### Data supplied ###

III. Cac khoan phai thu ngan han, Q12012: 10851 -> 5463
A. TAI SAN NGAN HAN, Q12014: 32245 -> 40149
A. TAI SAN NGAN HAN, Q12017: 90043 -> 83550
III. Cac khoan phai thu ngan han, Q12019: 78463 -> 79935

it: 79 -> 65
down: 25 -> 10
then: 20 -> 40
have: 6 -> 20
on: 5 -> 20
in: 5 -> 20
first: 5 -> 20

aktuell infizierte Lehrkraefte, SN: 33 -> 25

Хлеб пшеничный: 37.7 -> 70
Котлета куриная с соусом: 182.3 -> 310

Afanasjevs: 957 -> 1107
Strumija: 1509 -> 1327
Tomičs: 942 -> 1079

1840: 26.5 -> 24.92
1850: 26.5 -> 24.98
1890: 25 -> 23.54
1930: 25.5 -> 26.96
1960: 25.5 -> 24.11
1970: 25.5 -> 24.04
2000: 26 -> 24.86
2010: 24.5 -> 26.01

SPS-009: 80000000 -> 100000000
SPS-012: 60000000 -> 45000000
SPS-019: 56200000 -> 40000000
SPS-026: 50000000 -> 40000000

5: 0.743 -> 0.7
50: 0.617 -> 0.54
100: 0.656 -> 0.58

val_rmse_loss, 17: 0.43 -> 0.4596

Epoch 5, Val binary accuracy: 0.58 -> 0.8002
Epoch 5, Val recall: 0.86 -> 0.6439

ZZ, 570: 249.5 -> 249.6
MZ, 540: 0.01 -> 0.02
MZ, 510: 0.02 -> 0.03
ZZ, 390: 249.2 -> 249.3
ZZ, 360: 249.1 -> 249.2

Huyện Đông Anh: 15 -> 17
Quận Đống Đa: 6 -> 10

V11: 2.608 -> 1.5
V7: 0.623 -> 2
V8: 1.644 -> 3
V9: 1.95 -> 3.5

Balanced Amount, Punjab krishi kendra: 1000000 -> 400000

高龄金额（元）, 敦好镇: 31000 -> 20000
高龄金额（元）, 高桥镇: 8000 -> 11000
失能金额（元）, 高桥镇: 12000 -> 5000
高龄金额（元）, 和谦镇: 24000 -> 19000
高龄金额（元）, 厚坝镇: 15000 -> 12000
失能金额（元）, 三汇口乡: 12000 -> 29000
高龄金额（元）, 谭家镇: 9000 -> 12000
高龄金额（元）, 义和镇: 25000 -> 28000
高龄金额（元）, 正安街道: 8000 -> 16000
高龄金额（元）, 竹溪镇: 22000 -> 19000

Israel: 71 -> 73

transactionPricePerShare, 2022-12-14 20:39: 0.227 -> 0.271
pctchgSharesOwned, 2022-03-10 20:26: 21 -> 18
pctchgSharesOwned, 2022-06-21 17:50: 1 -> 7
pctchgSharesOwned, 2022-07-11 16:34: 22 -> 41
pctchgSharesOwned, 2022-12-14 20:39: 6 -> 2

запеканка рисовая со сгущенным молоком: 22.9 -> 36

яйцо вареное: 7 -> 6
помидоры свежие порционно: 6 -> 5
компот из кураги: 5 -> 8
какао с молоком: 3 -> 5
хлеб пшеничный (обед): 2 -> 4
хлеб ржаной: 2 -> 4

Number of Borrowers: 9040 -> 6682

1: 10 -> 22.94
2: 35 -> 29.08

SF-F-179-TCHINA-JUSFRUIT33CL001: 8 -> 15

###

Try it.
Filter the records for lines containing the word "phai" and copy each one.

Answer to the problem.
III. Cac khoan phai thu ngan han, Q12012: 10851 -> 5463
III. Cac khoan phai thu ngan han, Q12019: 78463 -> 79935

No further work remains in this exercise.